A gust of wind blows a bus off the highway – Twelve people were rushed to hospital, but only one had to be hospitalized, following a bus crash on Sunday night near Uvalde. … The 12 were among 18 passengers on a Kerrville Bus Company bus that was hit by a strong gust of wind during a rain and thunderstorm. … According to investigating highway patrol officers RE Smith and RW Munk, the incident occurred around 10:30 pm Sunday night 3.3 miles west of Uvalde on Highway 90. The wind was blowing hard and the driver had slowed down the bus due to heavy rain.

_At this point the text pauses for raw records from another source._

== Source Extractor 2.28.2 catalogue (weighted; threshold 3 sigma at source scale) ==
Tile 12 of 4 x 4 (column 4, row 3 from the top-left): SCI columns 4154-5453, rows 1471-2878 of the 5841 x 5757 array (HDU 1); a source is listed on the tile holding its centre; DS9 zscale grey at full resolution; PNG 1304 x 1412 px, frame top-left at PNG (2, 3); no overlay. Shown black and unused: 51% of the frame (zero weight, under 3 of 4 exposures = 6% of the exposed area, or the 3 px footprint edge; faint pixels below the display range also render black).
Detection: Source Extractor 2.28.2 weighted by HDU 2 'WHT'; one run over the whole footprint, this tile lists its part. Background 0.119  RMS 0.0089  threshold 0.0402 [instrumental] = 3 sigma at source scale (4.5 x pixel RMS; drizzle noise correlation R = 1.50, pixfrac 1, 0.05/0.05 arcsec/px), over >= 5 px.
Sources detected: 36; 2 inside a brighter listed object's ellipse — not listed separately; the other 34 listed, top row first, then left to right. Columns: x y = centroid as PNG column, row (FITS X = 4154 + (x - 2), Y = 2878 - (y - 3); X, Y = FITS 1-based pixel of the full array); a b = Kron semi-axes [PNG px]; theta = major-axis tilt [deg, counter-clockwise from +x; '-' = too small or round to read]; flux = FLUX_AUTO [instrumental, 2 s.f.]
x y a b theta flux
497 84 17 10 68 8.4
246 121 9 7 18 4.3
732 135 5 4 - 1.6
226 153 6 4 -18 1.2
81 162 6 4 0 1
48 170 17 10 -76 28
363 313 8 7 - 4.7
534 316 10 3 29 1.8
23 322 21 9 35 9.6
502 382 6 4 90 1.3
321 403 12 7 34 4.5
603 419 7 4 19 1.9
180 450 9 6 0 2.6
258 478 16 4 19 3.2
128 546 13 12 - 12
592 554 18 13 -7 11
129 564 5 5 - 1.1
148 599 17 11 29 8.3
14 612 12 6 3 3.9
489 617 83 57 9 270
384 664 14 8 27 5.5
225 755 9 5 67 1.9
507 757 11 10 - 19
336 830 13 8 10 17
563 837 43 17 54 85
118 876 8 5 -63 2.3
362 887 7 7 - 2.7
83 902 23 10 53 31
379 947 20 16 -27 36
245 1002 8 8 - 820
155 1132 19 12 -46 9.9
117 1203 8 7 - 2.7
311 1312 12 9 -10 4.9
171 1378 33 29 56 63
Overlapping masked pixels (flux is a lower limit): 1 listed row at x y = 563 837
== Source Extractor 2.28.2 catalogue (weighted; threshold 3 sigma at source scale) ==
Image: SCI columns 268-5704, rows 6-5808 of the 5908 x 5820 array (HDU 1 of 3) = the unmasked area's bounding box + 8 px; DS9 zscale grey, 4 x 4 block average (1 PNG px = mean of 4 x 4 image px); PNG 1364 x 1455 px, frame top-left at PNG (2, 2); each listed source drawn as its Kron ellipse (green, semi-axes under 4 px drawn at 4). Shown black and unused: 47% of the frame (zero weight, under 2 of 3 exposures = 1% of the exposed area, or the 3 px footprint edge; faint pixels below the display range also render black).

A gust of wind apparently spun the vehicle, a 1965 GMC coach, on the road; he skidded across the road on the north side and fell to the side. As the bus came to a stop on its right side, the vehicle was heading west.
Sunday October 10, 1971
Hogg Grant Provides First Mental Health Service Center – A demonstration program for an innovative one-stop-shop for mental health in Crystal City and surrounding communities has been approved by the University of Texas chancellor’s office. The $ 26,556 Hogg Foundation grant for mental health marked the culmination of months of planning by staff at San Antonio Medical School (UTMSSA) as well as the Hogg Foundation. The initial grant will support a program for the nine months from October 1, 1971 to June 30, 1972. Staff members of the University of Texas at San Antonio School of Medicine and the Hogg Foundation for Mental Health met regularly the city and the school. officials as well as citizen groups in Crystal City and Uvalde to plan a realistic program of mental health services.